Ming Fang

Master of Science in Computer Science
Research Assistant
Carnegie Mellon Database Group
School of Computer Science
Carnegie Mellon University
Email: mingf AT cs DOT cmu DOT edu
Github: https://github.com/mindbergh

I am a master student in School of Computer Science at Carnegie Mellon University. My interest is in building systems for managing and processing Big Data.

Research Projects:



Worked with a team to build an experimental distributed main memory database designed for supporting both OLTP and OLAP workloads.
  1. Ported PostgreSQL to C++11 to provide a clean and modern code base.
  2. Implemented a number of components in Peloton, including query plan mapper from PostgreSQL, query execution engine and multi-version concurrency control.
  3. Led team effort on profiling and optimizing the performance of the system.
  4. Maintained a continuous integration server for the project using Jenkins, including setting up building and testing framework, adding supports for code coverage and documentation.
  5. Deployed Spark Streaming and evaluated its capabilities of performing incremental computation for a number of applications.



Developed a system-initiative, plan-based dialogue system that can discusses subjective information with users.
  1. Built a daily processing pipeline in Python for scraping, transforming and loading human discussions from multiple sources.
  2. Designed and implemented the dialogue system as a web-based service with mobile application APIs using Django.
  3. Conducted user study and evaluated the efficacy of the system.



Built a GPU-accelerated, functional parallel data processing framework, inspired by Spark.
  1. Designed and implemented a number of abstract functional primitives for data processing.
  2. Developed GPU auto-partitioning mechanisms to allow larger than memory datasets.
  3. Implemented logistic regression and k-mean using cuSpark and achieved comparable performance with Thrust implementations.
  4. Won the 3rd Place out of 74 teams in the 2015 Parallelism Competition at CMU.

Selective Coursework:

Summer 2014

  1. 15-513 Introduction to Computer Systems

Fall 2014

  1. 15-641 Computer Networks
  2. 10-601 Machine Learning
  3. 18-342 Fundamentals of Embedded Systems
  4. 15-619 Cloud Computing

Spring 2015

  1. 15-618 Parallel Computer Architecture and Programming
  2. 15-615 Database Applications
  3. 15-640 Distributed Systems
  4. 15-210 Parallel and Sequential Data Structures and Algorithms

Fall 2015

  1. 15-605 Operating System Design and Implementation
  2. 15-412 Information Security & Privacy

Course Projects:

Pebbles - A Linux-like Operating System Kernel

Implemented a multi-process, multi-threaded, pre-emptible kernel for X86 32-bit processor that has the following components:
  1. Virtual memory module using fixed 4K page size,
  2. Full sets of system calls including fork(), thread_fork(), exec(), vanish(), wait(), swexn(), deschedule(), yield(), new_pages(), remove_pages(), etc,
  3. Pluggable task scheduler with round-robin, randomized scheduling policy,
  4. User level thread library built on top of the system calls with full synchronization primitives supports, such as mutex, semaphore, read-write lock and condition variable
  5. User space hardware driver API
  6. Simple interprocess communication library

Twitter Analytics

Deployed a web service on Amazon AWS that responses a number of analytical queries for Twitter data using Undertow web framework. Processed 1TB of twitter data using Hadoop MapReduce and HBase with Amazon AWS.

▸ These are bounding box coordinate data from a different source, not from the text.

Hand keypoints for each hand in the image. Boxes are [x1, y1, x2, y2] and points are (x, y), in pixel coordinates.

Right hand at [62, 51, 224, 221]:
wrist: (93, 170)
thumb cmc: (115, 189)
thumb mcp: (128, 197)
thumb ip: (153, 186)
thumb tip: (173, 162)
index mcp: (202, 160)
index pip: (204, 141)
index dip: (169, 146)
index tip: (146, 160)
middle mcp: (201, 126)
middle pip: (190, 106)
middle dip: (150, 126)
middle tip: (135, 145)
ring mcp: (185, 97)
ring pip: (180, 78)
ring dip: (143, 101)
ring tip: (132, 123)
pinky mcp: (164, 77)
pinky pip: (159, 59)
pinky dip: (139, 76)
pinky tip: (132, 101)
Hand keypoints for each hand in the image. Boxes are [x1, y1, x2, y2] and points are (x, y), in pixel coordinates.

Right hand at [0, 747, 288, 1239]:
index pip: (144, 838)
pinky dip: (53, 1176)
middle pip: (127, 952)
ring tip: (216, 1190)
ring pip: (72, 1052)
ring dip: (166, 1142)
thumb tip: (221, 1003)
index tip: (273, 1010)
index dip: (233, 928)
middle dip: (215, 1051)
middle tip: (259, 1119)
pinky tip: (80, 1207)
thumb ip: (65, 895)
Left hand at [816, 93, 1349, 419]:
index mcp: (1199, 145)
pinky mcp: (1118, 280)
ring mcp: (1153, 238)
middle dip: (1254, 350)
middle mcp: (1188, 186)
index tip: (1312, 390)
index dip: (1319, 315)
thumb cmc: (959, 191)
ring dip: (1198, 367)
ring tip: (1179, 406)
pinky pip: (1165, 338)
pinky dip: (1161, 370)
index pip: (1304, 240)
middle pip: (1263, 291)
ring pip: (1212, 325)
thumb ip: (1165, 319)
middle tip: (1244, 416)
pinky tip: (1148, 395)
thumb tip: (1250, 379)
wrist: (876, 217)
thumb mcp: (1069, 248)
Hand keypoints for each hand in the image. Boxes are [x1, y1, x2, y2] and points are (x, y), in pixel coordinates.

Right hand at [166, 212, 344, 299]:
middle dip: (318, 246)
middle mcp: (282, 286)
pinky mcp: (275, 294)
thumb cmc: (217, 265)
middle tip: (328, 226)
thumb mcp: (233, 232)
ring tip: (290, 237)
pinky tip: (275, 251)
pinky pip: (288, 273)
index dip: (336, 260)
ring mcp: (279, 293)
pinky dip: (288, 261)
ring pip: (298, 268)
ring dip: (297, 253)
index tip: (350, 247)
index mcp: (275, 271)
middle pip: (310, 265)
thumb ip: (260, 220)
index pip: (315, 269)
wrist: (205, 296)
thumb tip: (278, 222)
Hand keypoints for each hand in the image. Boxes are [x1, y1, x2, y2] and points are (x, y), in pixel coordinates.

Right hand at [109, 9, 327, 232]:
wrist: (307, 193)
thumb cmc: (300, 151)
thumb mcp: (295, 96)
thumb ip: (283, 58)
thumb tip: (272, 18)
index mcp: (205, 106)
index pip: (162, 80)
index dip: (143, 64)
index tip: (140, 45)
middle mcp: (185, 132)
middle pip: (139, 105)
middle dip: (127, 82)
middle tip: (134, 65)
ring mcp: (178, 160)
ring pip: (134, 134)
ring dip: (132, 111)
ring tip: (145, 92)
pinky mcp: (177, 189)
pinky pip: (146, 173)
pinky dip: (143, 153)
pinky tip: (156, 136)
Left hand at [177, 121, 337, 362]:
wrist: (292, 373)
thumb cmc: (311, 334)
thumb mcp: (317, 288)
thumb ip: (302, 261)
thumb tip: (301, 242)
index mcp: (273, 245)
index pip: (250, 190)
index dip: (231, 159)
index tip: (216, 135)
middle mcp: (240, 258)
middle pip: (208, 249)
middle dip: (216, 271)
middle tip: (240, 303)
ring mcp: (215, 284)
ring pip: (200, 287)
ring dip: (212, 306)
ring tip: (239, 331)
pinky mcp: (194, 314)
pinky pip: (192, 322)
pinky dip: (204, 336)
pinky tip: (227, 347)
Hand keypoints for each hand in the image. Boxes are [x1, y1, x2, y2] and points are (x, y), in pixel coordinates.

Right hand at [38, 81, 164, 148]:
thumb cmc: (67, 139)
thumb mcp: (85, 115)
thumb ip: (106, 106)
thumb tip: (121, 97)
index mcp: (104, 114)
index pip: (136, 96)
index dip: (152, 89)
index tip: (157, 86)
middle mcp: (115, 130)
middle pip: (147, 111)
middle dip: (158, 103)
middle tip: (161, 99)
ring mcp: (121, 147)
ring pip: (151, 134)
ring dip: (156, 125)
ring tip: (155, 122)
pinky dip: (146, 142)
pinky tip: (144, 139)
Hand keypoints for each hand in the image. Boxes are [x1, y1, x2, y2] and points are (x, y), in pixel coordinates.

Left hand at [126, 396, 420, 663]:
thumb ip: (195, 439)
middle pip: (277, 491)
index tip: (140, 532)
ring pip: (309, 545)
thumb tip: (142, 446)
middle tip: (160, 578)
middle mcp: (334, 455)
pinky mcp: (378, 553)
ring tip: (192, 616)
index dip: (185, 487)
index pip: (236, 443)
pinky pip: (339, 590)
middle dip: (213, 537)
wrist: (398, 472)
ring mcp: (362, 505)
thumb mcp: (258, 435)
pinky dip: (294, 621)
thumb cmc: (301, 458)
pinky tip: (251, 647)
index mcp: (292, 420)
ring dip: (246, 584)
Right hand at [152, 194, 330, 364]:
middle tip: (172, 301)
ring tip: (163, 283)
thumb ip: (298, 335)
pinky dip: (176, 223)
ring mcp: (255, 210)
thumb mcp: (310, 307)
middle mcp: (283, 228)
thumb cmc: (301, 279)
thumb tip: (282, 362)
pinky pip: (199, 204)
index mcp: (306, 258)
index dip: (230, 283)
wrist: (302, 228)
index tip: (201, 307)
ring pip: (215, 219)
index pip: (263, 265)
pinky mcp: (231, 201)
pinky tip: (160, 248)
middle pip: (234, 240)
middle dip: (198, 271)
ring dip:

Liso - An HTTP/1.1 web server

Designed and implemented a HTTP 1.1 web server in C. which supports:
  1. Concurrent connections based on select().
  2. Persistent HTTP/HTTPS connections via TLS.
  3. CGI interactions.

Congestion Control with BitTorrent

Implemented a p2p file transfer application on top of UDP with the following features:
  1. Congestion control similar to TCP (slow start and congestion avoidance)
  2. Simultaneously download/upload different chunks of a file from/to different peers
  3. Discover available chunks via SHA
  4. Timeout for potentially crashed peers

Video CDN

Implemented a video content distribution network and ran simulations on different network topologies. The CDN includes:
  1. A proxy that is able to adaptively select bit-rate according to network throughput.
  2. A simple DNS server supporting load balancing. The algorithms for load balancing includes Round Robin and OSPF.
  3. An accompanying DNS resolution library

Gravel - Real-Time Operating System Kernel for ARM processor

Implemented a multitask RTOS Kernel with the following features:
  1. basic system calls (read, write, exit, sleep, time, mutex_lock, mutex_unlock, etc).
  2. context switching and rate monotonic task scheduling.
  3. timer and interrupt controller drivers.
  4. mutexes for concurrency control.
  5. priority inheritance using Highest Locker Priority Protocol.
  6. a Snake game based on system calls of the implemented RTOS.